• _TESTO FORNITO_
***
Finisce la favola ma Willis sorride (Riccardo Crivelli, Gazzetta dello Sport)
La favola è finita, gli amici se ne vanno. Eppure la storia del signor Willis rimarrà scolpita nell’eternità dello sport, del suo fascino immortale, tornerà a riaffiorare ogni volta che l’orgoglio ferito dell’Inghilterra piangerà come in questi giorni drammatici di disfatte epocali, ogni volta che i sogni smarriti dietro troppe birre e un portafoglio vuoto riprenderanno luce e colore quando meno ci sarebbe da aspettarselo. Marcus ha perso, evviva Marcus. E perfino Federer, il più grande, l’unico vero sovrano di questo regno verde, alla fine gli concede l’onore della ribalta, aspettandolo mentre l’altro saluta una folla commossa fino alle lacrime, e poi uscendo dal campo con lui, dividendo applausi e autografi.
Non poteva essere una partita, e infatti non lo e stata. E non perché c’erano di fronte il numero 772 del mondo e una divinità. Ma perché questa è la settimana di Willis, è il suo show, il suo spettacolo, questi sono i suoi giorni, i giorni del ragazzo grassoccio che viveva, a stento, dando lezioni di tennis a bambini e vecchiette, che aveva sacrificato il talento a una testa troppo calda tanto da farsi buttar fuori dagli Australian Open juniores nel 2008 per intemperanze verbali. I giorni dell’ex compagno di allenamenti di Murray quand’era ragazzino, con la carta di credito in rosso perenne e un solo torneo Future in stagione, perché non ha soldi per viaggiare e quando ci riesce, e vince un doppio, mette in tasca 60 sterline. E perché no, sono i giorni di Jennifer, la fidanzata conosciuta a un concerto a febbraio, già madre di due figli, che lo convince a rinunciare a un lavoro a Philadelphia per tornare a inseguire i sogni.
***
• _ESERCIZIO PROPOSTO 1_
Ricopia parola per parola il passo del testo che si apre con le parole contenenti "La favola è" e si chiude con "applausi e autografi.".
Il testo e l'elenco sono materiali indipendenti l'uno dall'altro.

• _MATERIALE DI LAVORO_
***
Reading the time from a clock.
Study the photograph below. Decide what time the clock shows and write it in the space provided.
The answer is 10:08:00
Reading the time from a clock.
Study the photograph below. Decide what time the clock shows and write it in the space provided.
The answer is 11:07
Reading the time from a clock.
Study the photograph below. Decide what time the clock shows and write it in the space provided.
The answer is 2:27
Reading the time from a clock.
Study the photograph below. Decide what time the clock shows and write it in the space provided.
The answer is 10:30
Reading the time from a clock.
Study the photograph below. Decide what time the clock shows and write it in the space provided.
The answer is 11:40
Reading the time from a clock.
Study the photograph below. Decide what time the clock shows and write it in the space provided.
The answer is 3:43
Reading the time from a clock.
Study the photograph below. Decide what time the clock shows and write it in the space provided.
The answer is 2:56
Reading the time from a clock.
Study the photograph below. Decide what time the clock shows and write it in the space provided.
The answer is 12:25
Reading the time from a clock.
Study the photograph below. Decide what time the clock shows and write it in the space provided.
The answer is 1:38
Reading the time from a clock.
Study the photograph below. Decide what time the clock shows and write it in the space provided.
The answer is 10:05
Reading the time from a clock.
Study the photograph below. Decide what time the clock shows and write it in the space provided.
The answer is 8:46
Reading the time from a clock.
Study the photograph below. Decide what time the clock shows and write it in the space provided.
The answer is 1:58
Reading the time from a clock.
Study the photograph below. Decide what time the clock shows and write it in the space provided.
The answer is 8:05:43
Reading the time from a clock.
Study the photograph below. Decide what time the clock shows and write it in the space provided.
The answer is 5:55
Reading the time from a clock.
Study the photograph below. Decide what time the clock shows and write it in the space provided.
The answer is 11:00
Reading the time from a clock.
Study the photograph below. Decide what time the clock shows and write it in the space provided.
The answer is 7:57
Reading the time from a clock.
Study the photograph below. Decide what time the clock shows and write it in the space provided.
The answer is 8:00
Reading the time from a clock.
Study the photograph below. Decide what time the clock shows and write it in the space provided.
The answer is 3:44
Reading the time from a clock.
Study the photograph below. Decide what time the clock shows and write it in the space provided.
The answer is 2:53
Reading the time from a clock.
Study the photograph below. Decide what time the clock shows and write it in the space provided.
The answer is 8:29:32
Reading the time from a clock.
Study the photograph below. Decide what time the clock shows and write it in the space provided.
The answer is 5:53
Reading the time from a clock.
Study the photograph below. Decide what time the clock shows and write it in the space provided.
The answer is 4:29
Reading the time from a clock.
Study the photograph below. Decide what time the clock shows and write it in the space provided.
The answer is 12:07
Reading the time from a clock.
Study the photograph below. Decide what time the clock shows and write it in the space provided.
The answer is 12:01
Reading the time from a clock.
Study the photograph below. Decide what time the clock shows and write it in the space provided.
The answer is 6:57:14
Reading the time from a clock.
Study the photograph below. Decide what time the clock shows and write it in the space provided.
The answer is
***
• _ESERCIZIO PROPOSTO 2_
Cita fedelmente le righe dell'elenco, dalla prima fino a quella che contiene "The answer is 11:40", estremi inclusi.

• _SOLUZIONE ATTESA 1_
La favola è finita, gli amici se ne vanno. Eppure la storia del signor Willis rimarrà scolpita nell’eternità dello sport, del suo fascino immortale, tornerà a riaffiorare ogni volta che l’orgoglio ferito dell’Inghilterra piangerà come in questi giorni drammatici di disfatte epocali, ogni volta che i sogni smarriti dietro troppe birre e un portafoglio vuoto riprenderanno luce e colore quando meno ci sarebbe da aspettarselo. Marcus ha perso, evviva Marcus. E perfino Federer, il più grande, l’unico vero sovrano di questo regno verde, alla fine gli concede l’onore della ribalta, aspettandolo mentre l’altro saluta una folla commossa fino alle lacrime, e poi uscendo dal campo con lui, dividendo applausi e autografi.

• _SOLUZIONE ATTESA 2_
Reading the time from a clock.
Study the photograph below. Decide what time the clock shows and write it in the space provided.
The answer is 10:08:00
Reading the time from a clock.
Study the photograph below. Decide what time the clock shows and write it in the space provided.
The answer is 11:07
Reading the time from a clock.
Study the photograph below. Decide what time the clock shows and write it in the space provided.
The answer is 2:27
Reading the time from a clock.
Study the photograph below. Decide what time the clock shows and write it in the space provided.
The answer is 10:30
Reading the time from a clock.
Study the photograph below. Decide what time the clock shows and write it in the space provided.
The answer is 11:40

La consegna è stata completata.